Setelah itu ketiganya memutuskan untuk diam. Areta sibuk merutuki dirinya sendiri yang selalu menganggap enteng masalah orang lain, sementara Salsa hanya termenung sambil menatap Areta dan Dinda bergantian. Menurut Salsa kedua gadis itu sangat mirip dalam bersikap, meskipun cuek, tetapi keduanya terlihat sangat baik.
.
Di lain tempat, tepatnya di kelas Sagara, lelaki itu juga menatap bingung lembaran formulir yang berserakan di atas mejanya. Sejak awal Ia telah menentukan pilihannya yaitu bergabung di ekstrakurikuler Basket sama seperti Ayahnya saat SMA dulu. Hal yang membuat Sagara ragu adalah Salsa, apakah gadis itu sudah menentukan pilihannya? Apakah Salsa memiliki banyak teman di ekskul tersebut? Sagara bahkan rela masuk ekskul yang sama agar Salsa tidak kesepian, sekalipun yang dipilih adalah ekskul tari.

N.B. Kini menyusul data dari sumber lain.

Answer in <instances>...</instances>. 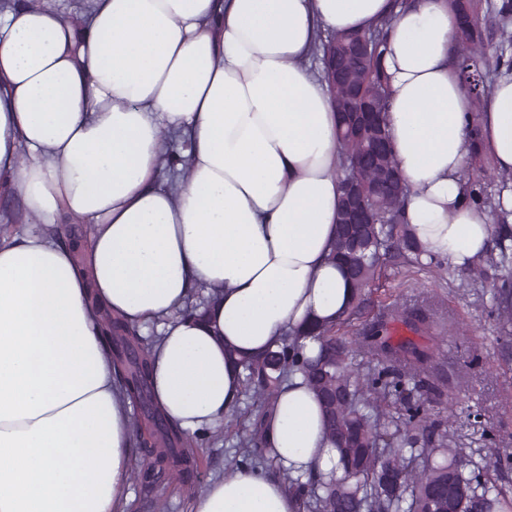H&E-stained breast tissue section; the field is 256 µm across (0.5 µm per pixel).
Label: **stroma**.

"Basket sama beladiri kayaknya cakep, lo mau masuk ekskul apa?" tanya lelaki di samping Sagara.
Sagara menatap malas ke arah Rendi, lalu berkata, "ikut di ekskul yang gak ada lo di dalemnya."
Rendi terkekeh. "Dendam banget lo sama gue."
Sagara tak menggubris, Ia kembali memikirkan hal sebelumnya, Sagara tidak ingin Salsa kembali tidak ikut ekstrakurikuler sama seperti saat SMP dulu karena terlalu sering diasingkan akibat kepintarannya. Sagara ingin di masa putih abu-abu ini Salsa menjadi lebih berani mengekspresikan dirinya.
"Cewek yang sering bareng sama lo itu cewek lo?" tanya Rendi.
Entah kebetulan atau memang bisa membaca pikiran orang lain, Rendi selalu menanyakan sesuatu yang berkaitan dengan apa yang dipikirkan Sagara.
"Bukan."
"Udah gue duga. Lagian cewek secantik itu mana mau sama daki komodo," gumam Rendi yang masih bisa didengar oleh Sagara.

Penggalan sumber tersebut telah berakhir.